How do you know Malachi will improve more at SU next year than he would on an NBA team or even in the D-league. Certainly it would be great if Mal comes back and has a banner year for SU but him getting drafted and carving out an NBA career is not a "false choice" its a possibility, one of many.
You are correct that it is out of our control but I personally tier of the frustration expressed here. These highly ranked recruits are coming to SU to advance their basketball career. It seems that gets easily forgotten.
The false choice was "get used to second-round picks leaving early or go root for a mid-major," which isn't cool.
The other one (implied) was "if we want to keep drawing top recruits, it's good for Malachi to leave now." I just had to point out that there's more than one way to skin that cat.

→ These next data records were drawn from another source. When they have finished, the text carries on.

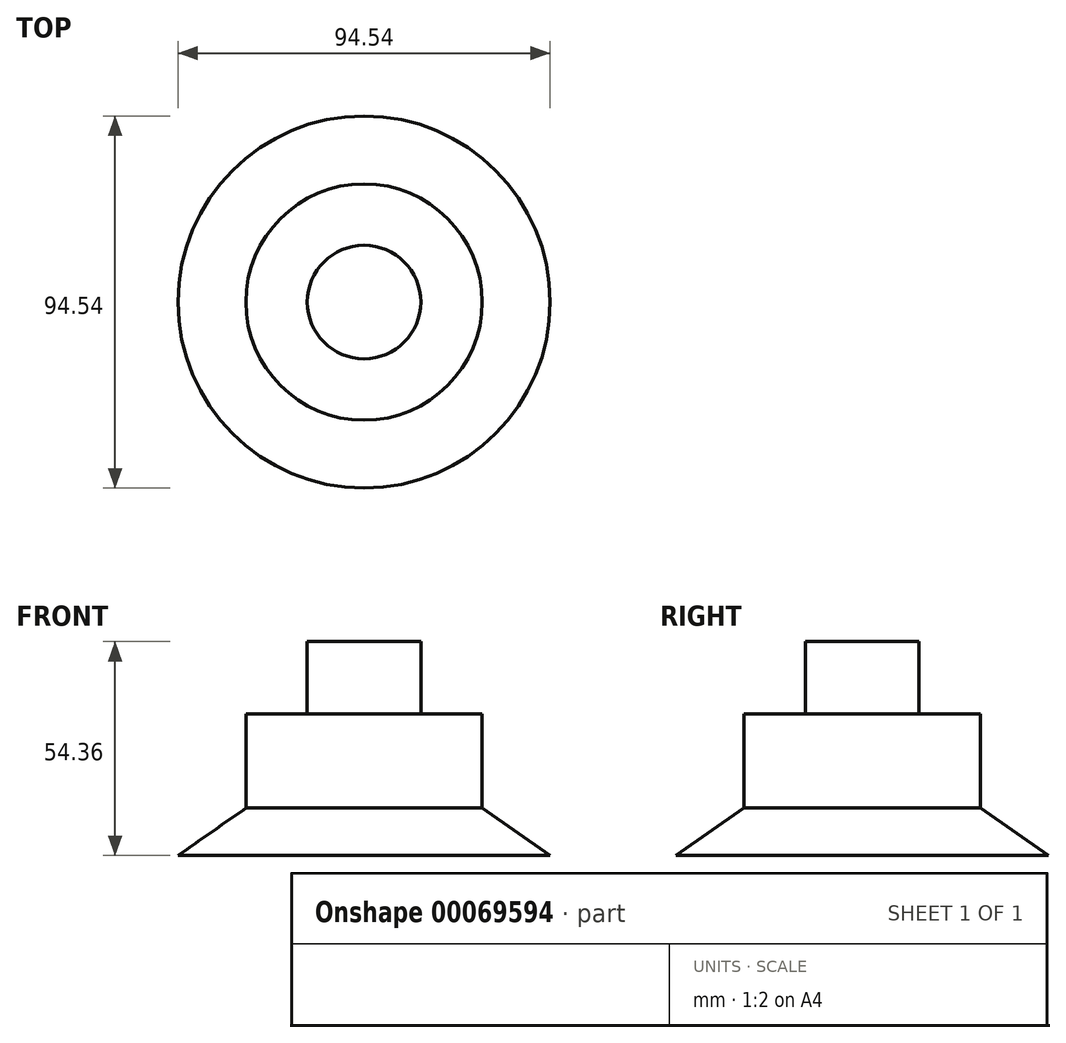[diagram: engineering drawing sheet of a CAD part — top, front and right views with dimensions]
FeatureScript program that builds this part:
annotation { "Feature Type Name" : "Feature", "Feature Type Description" : "" }
export const myFeature = defineFeature(function(context is Context, id is Id, definition is map)
    precondition{}
    {
        {
            var Q0;
            Q0=qCreatedBy(makeId("Front.planeOp"),FACE);
            var sketch = newSketch(context, id + "F0", { "sketchPlane" : qUnion([Q0])});
            skLineSegment(sketch, "E0", {"start": v(0, -77.89) * mm, "end": v(0, 80) * mm, "construction": true});
            skLineSegment(sketch, "E1", {"start": v(0, 67.95) * mm, "end": v(14.42, 67.95) * mm});
            skLineSegment(sketch, "E2", {"start": v(14.42, 67.95) * mm, "end": v(14.42, 49.52) * mm});
            skLineSegment(sketch, "E3", {"start": v(14.42, 49.52) * mm, "end": v(30.02, 49.52) * mm});
            skLineSegment(sketch, "E4", {"start": v(30.02, 49.52) * mm, "end": v(30.02, 25.64) * mm});
            skLineSegment(sketch, "E5", {"start": v(30.02, 25.64) * mm, "end": v(47.27, 13.59) * mm});
            skLineSegment(sketch, "E6", {"start": v(47.27, 13.59) * mm, "end": v(0, 13.59) * mm});
            skLineSegment(sketch, "E7", {"start": v(0, 13.59) * mm, "end": v(0, 67.95) * mm});
            skSolve(sketch);
        }
        {
            var Q0;
            Q0=makeQuery(id+"F0.imprint","IMPRINT",FACE,{"disambiguationData":[TD([[makeQuery(id+"F0.imprint","IMPRINT",EDGE,{"derivedFrom":sQuery(id+"F0.wireOp",EDGE,"E1")}),-1.0]])]});
            var Q1;
            Q1=sQuery(id+"F0.wireOp",EDGE,"E0");
            revolve(context, id + "F1", {"entities" : qUnion([Q0]), "axis" : qUnion([Q1]), "revolveType" : RevolveType.FULL});
        }
    });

I can't pretend to know what happens to Malachi's life under any of these scenarios, but I think these things:
1. It's weird when a freshman is projected in the second round and is said to be virtually guaranteed to leave school.
2. Malachi's weaknesses (to me: physical weakness that led to difficulty finishing, inconsistent perimeter shooting, and incomplete demonstration of ball-handling abilities) will all be improved with another year playing his natural position.
On the second point, it seems there are two most likely possibilities:
a) Improve those skills at Syracuse, with consistent minutes, a lot of press, and whatever life/basketball intangible skills improvements that come from being a team leader and spending another semester generally learning; or
b) Improve those skills either in the NBA or in the D League, making some amount of money.
Putting aside all the life skills questions that no one here likes to acknowledge, it would be prudent for Malachi ask himself (and every informed person around him) this: will Scenario B prepare me for career success more than Scenario A?
I don't know the answer, but if he's told that a good sophomore year will give him a shot to be in the lottery in 2017 (the impression I get), then he'd be short-sighted to jump in 2016 to be drafted ~35th.